We don’t know any more details about the NASA FY2011 budget proposal, or its planned changes to NASA’s human spaceflight program, than we did a couple days ago, when unnamed officials offered some details about the plan. That hasn’t stopped, though, some people, including some members of Congress, from weighing in with varying degrees of rhetorical flourishes. Take, for example, these comments from Rep. Rob Bishop (R-UT) to the Ogden Standard-Examiner about what has been reported:
“With this administration, their specific effort is to cut the crap out of the defense program, and what we’re hearing from Florida is that (the NASA cut) will be an item in Monday’s budget,” Bishop said.

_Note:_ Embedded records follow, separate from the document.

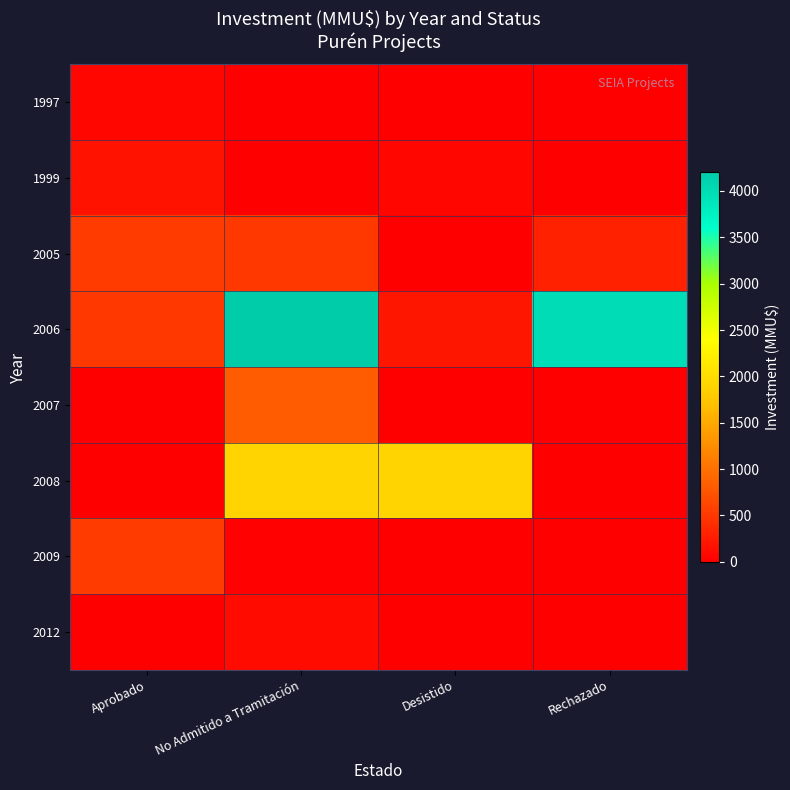

At how many categories does at least one series exceed 3523?

2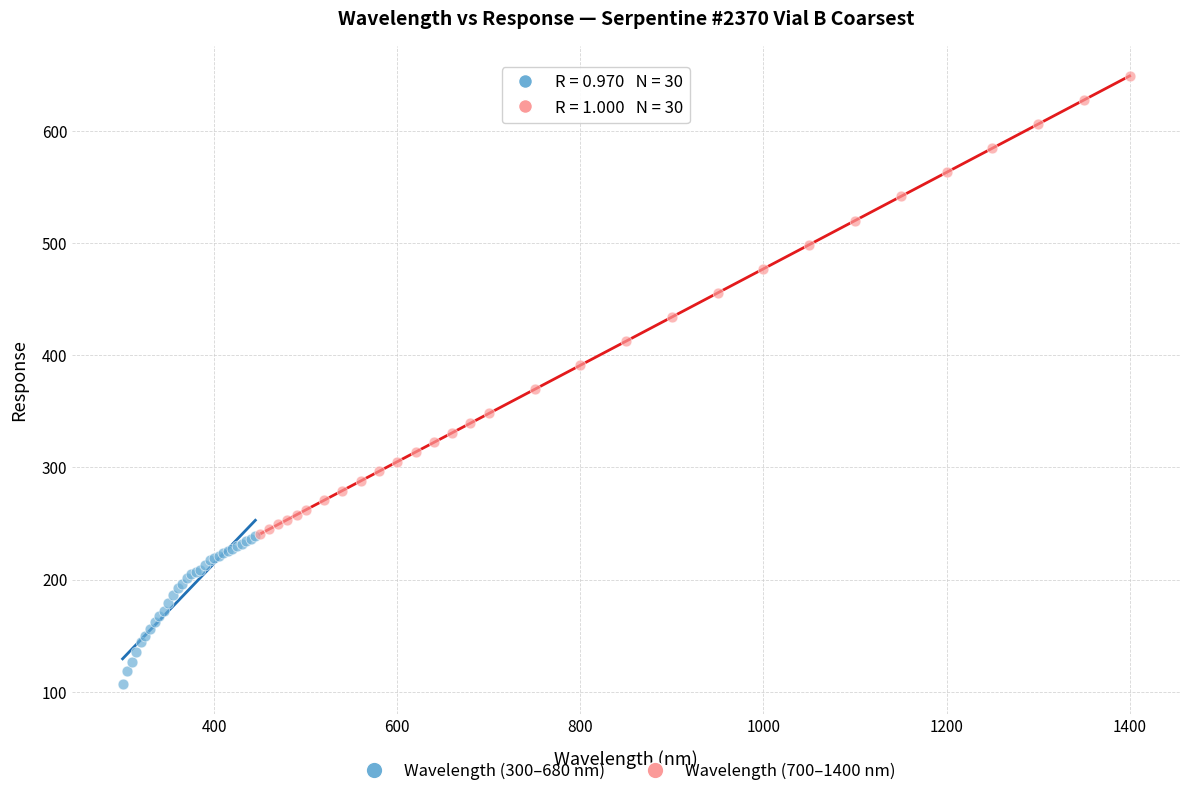

Which series reaches the maximum Y coordinate?

Wavelength (700–1400 nm)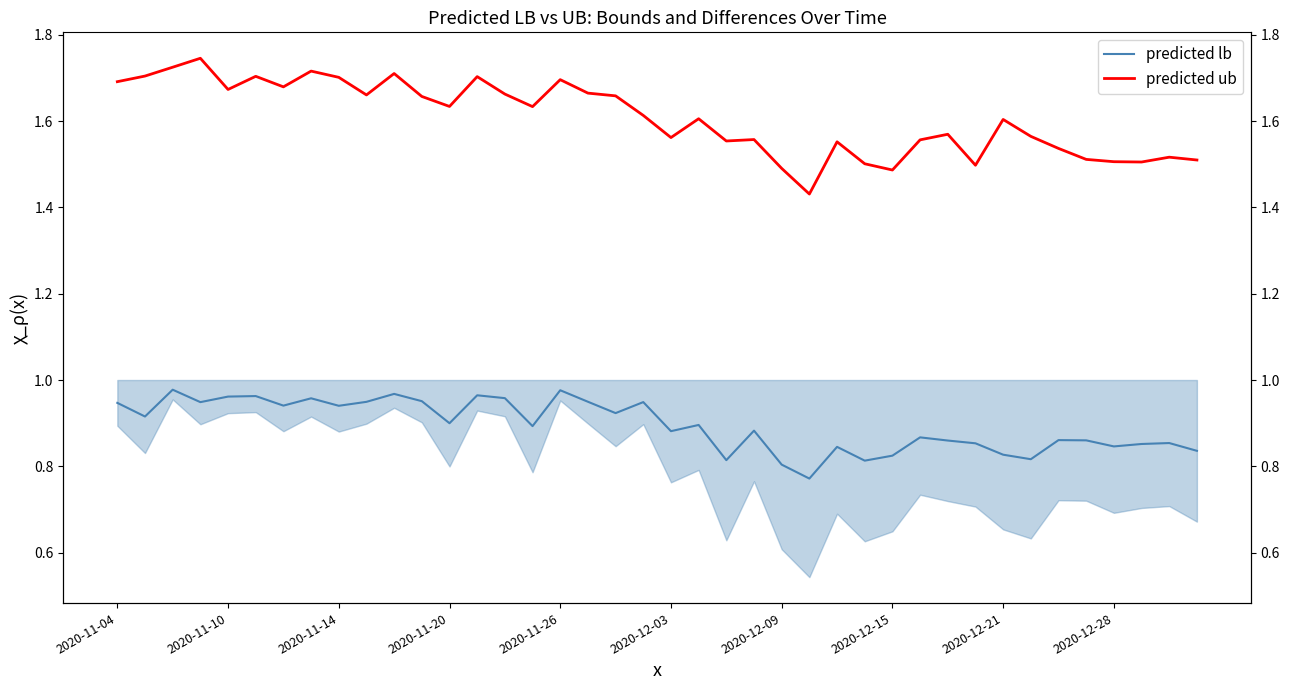

Which series changed the most between 2020-12-15 and 23?

predicted ub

“Obviously, I don’t agree this is the right direction. They’ll basically be gutting our space program and coming up with a commercial alternative. It will be devastating.”
Strong stuff, but that’s nothing compared to the invective from one blogger on Blogcritics.org. (Go ahead and read the first paragraph. See?) Or there are the comments by Apollo 17 astronaut Harrison Schmitt on Friday in a speech in Ocala, Florida:
“If it is a commercial effort only to visit the space station, then it is the beginning of the end of human space exploration,” he said.
“Ultimately, you abandon the moon to China, you abandon the space station to Russia, and you abandon liberty to the ages.
“If China and Russia are the dominant space powers, then liberty is at risk because they don’t believe in it.”
So right now, we’re long (really long) on outrage, but short on insight on the exact details of the plan. We could wait until Monday (3 pm EST press conference at NASA Headquarters) to see exactly what is in the plan and base our reactions on that, but where’s the fun in that?
A couple other items of interest:
As you might expect from previous statements, Sen. Richard Shelby (R-AL) isn’t enthused about the apparent reliance on commercial providers. “China, India, and Russia will be putting humans in space while we wait on commercial hobbyists to actually back up their grand promises,” he told Space News, calling the proposed investment in commercial crew transportation “a welfare program for amateur rocket companies”.
Sen. Bill Nelson (D-FL) wanted development of a heavy-lift rocket, he tells Florida Today, warning that investing in commercial providers would delay development of a heavy-lift booster “well into the next decade, and that just means we get behind China and Russia.”